Anjali visits Tiwari's mansion looking for a job, while Jeetu goes there to fix equipment and mistakes her for Tiwari's daughter. Later on, she applies for a position at Jeetu's store, who hires her in an attempt to woo her. Anjali continues the pretense, and Jeetu starts dropping her off at Tiwari's mansion every day. Radhe Shyam spots Jeetu outside his house as he does so, with his wife spotting the other Anjali at the same time. The couple becomes convinced that their spouses are having an affair with the younger counterparts.

Nandu falls for Anjali, while the landlord Popat's wife Dulari falls for him and asks him to elope. When Anjali reveals her proposed marriage to Raja, the son of her village's zamindar, Nandu scares him away when he arrives in Mumbai. Raja hides at Welcome Lodge, where Anil too is hiding. Teja learns of Anil's location and arrives at the lodge, but in confusion, beats up Raja instead. Meanwhile, Anjali, unable to keep up with her lies, skips work. A worried Jeetu storms up to Tiwari and demands that he let him marry Anjali, while Tiwari, believing that he is talking about his wife, starts a feud with both him and his wife.

Nandu lies to Dulari about eloping, and tells her that he will be at Welcome Lodge. She recruits a corrupt policeman, Waghmare, to pick him up, but he mistakenly picks up a now insane and paranoid Raja, who fights back and leads Waghmare and the lodge staff into a chase. Jeetu arrives at Tiwari's house, and to clear up the misunderstanding about the affair, he calls Anjali, who tells them the truth. Teja reappears, still furious about the marriage, and takes them all to his warehouse. Nandu's family offers a reward to return him home, prompting Popat to chase him. They both end up at Teja's warehouse, along with Raja and his pursuers, where a fight ensues until the police arrives. In the aftermath, Jeetu and Nandu confront Anjali and profess their love, making her choose. She chooses Nandu, and Jeetu quietly agrees.

== Production ==
The first day of shooting took place in Chennai, where the climax was filmed right on the first day.

==Soundtrack==

The music of Hungama was composed by Nadeem–Shravan with lyrics written by Sameer. All the songs were instant hits. Songs like "Tera Dil", "Pari Pari", "Hum Nahin" are still popular among the listeners.

(Source records)
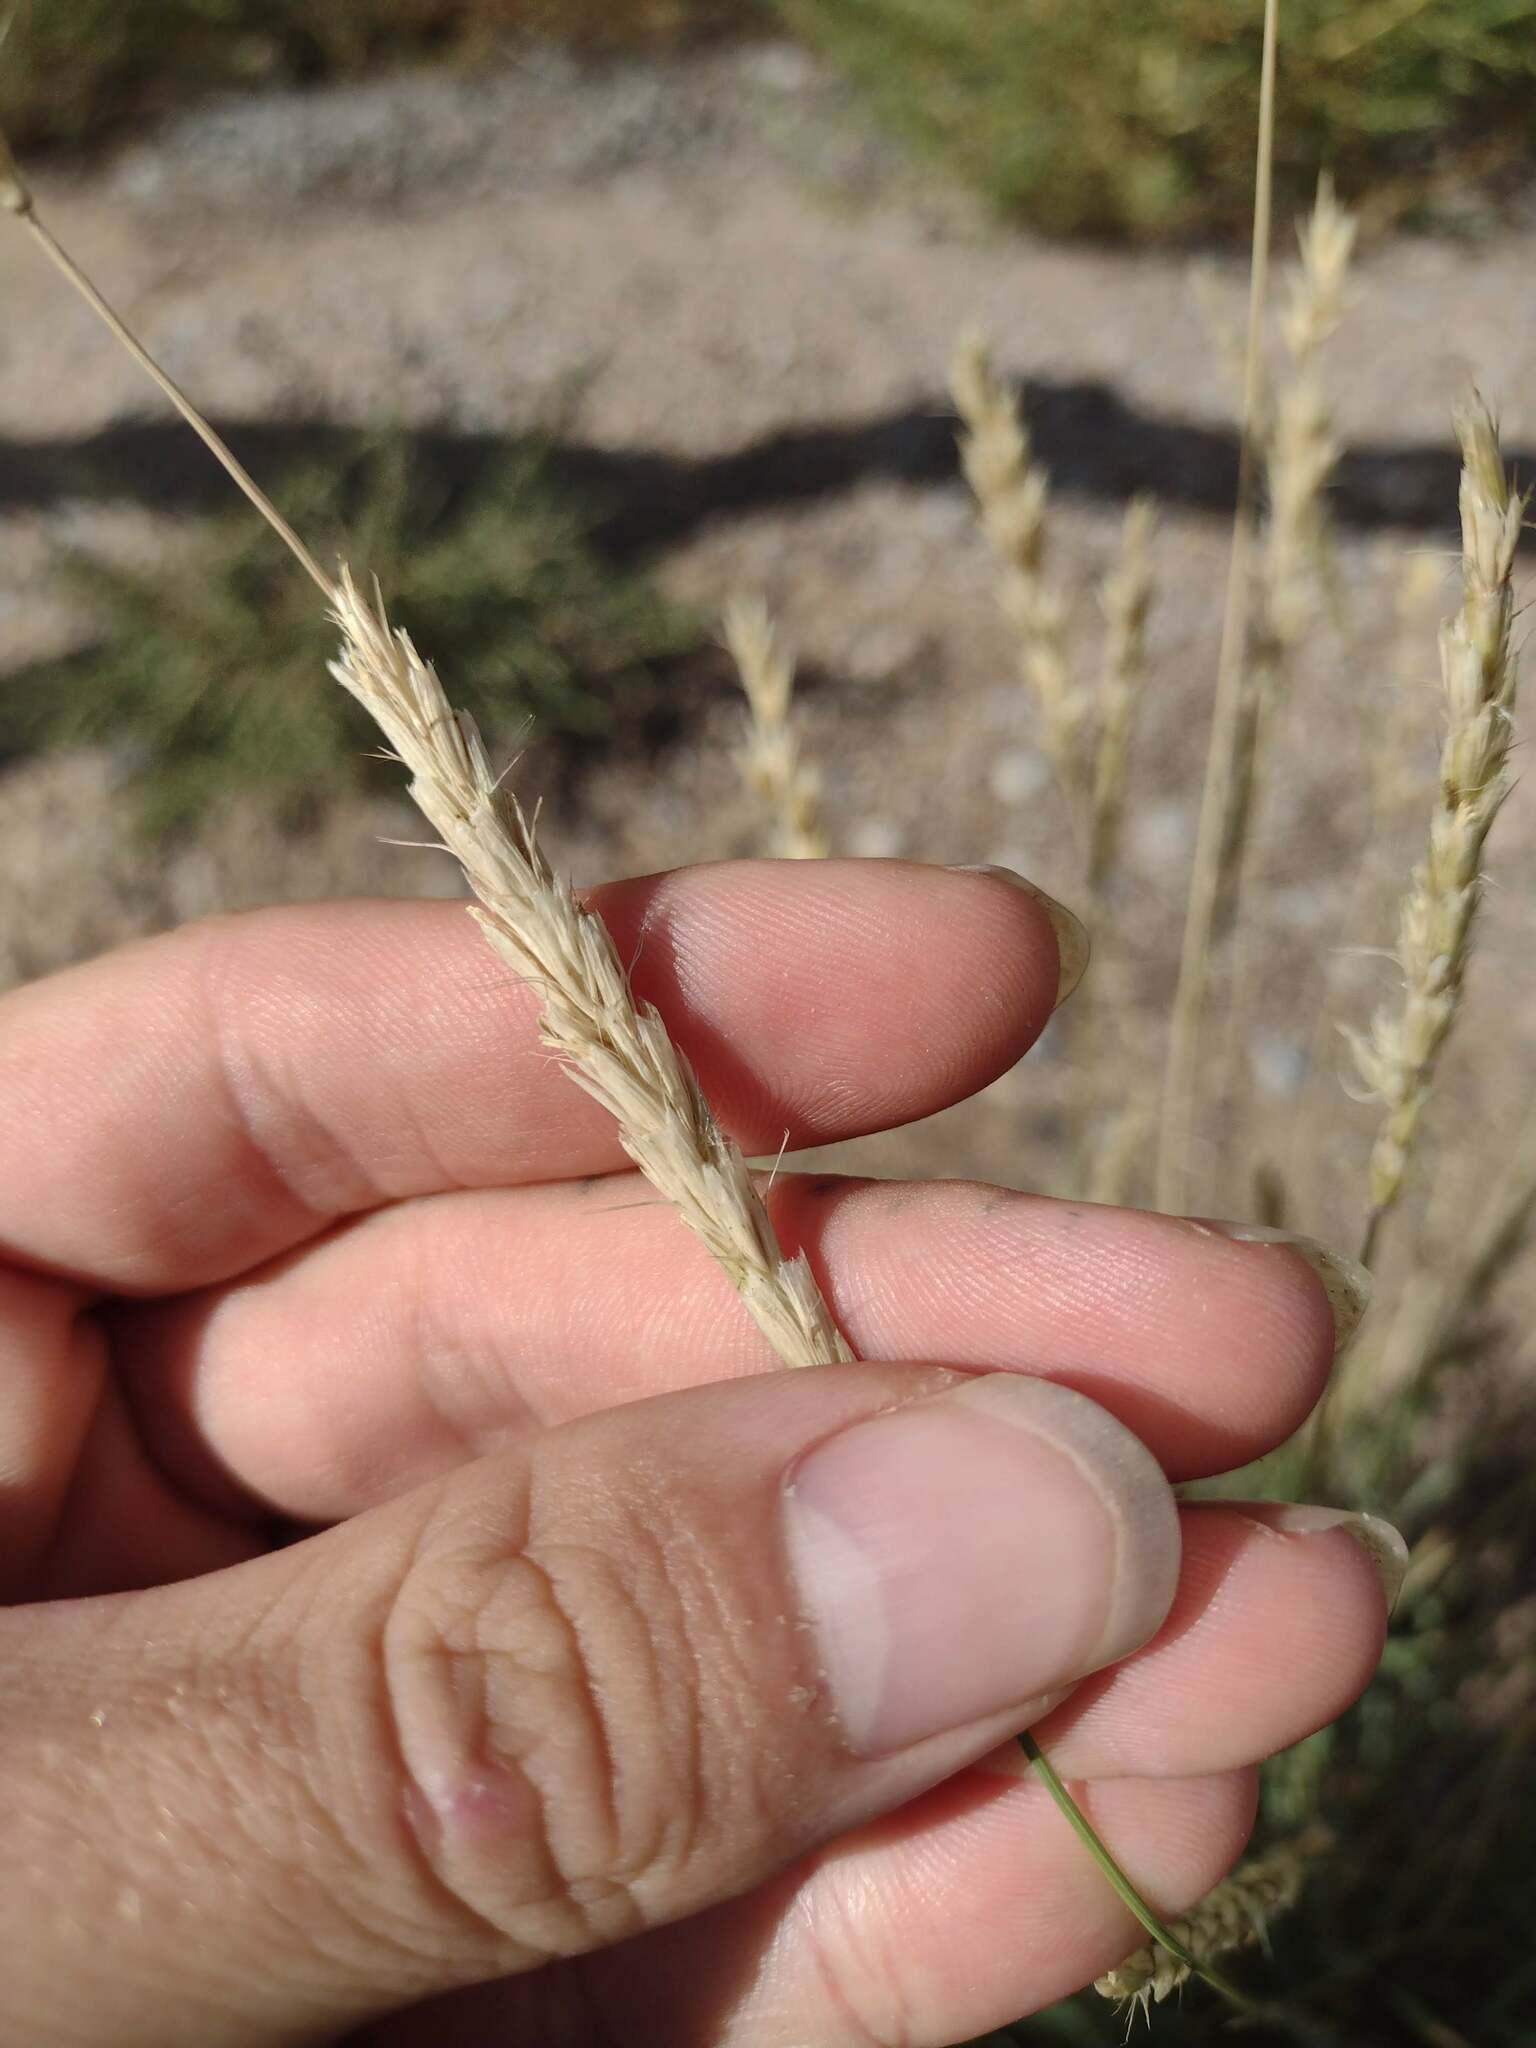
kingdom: Plantae
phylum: Tracheophyta
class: Liliopsida
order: Poales
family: Poaceae
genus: Hilaria
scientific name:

**Work to be completed:**
Duplicate the stretch of the film synopsis from "Nandu lies to" through "Jeetu quietly agrees.". The entries are separate material and have no connection to the text.

**Expected answer:**
Nandu lies to Dulari about eloping, and tells her that he will be at Welcome Lodge. She recruits a corrupt policeman, Waghmare, to pick him up, but he mistakenly picks up a now insane and paranoid Raja, who fights back and leads Waghmare and the lodge staff into a chase. Jeetu arrives at Tiwari's house, and to clear up the misunderstanding about the affair, he calls Anjali, who tells them the truth. Teja reappears, still furious about the marriage, and takes them all to his warehouse. Nandu's family offers a reward to return him home, prompting Popat to chase him. They both end up at Teja's warehouse, along with Raja and his pursuers, where a fight ensues until the police arrives. In the aftermath, Jeetu and Nandu confront Anjali and profess their love, making her choose. She chooses Nandu, and Jeetu quietly agrees.